Book: The Mysterious Stranger by

Summary of data about The Mysterious Stranger and its author with brief description, genres, language and other useful information to choose what book to read.

The Mysterious Stranger

Author:

Genre: Novels / Fantastic Literature / Philosophy

Publishing Year: 1916

Language: English / Original Language: English

Original Title: The Mysterious Stranger

Description:

The year was 1590. Winter. Austria was far away from the world and asleep; for Austria it was still the Middle Ages, and promised to remain so forever. Some people even went back centuries and centuries, claiming that on the clock of intelligence and spirit Austria was still in the Age of Faith.”

Eseldorf is an extremely religious town, its citizens are so religious that, in some cases, they tend to be irrational. They are from those communities that persecute witches, that live on superstitions, and that see anyone who goes against God as a harmful and dangerous enemy, or simply as being related to the devil...

To this remote, sleepy and peaceful village in Austria, an exotic subject called Satan arrives by surprise, a nephew of the "fallen angel", but who is still a messenger of God. He calls himself an angel and claims to be able to perform all kinds of magical and miraculous feats, as well as predict the future.
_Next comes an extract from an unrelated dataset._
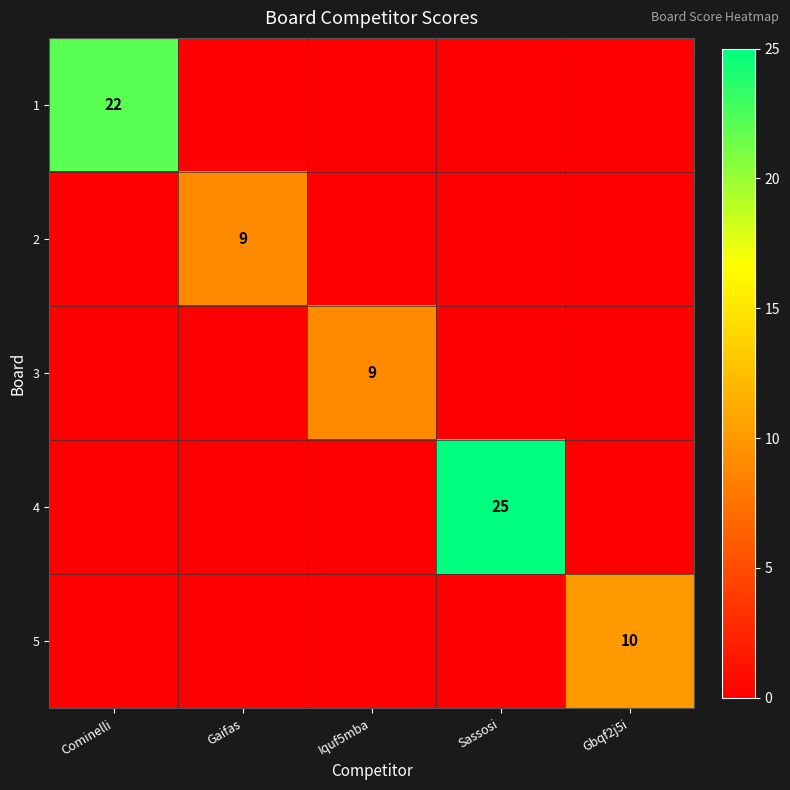

What is the difference between the highest and lowest values at Sassosi?

25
Theodor Fischer, a boy living in that Austrian village in the last years of the 16th century, is the one who meets the mysterious stranger and only he and his friends are aware of the true nature of that angel; the rest of the townspeople take him for Philip Traum, a simple stranger.

The strange character will soon turn the harmonious world of those villagers upside down, and not only because of his fantastic feats but also because of his intense effort to ridicule human nature, which from his point of view is much more bestial than that of the animal world.

With an incalculable imagination that transcends fantasy literature, the author mocks religious rituals and social insensitivity through sharp and instigating humor, much harsher than the one he used in his most famous works.

This work has as its central axis a transcendental social criticism by the author that expresses his ideas about the meaning of morality and the human condition. It is considered one of the most sarcastic and biting titles of its author.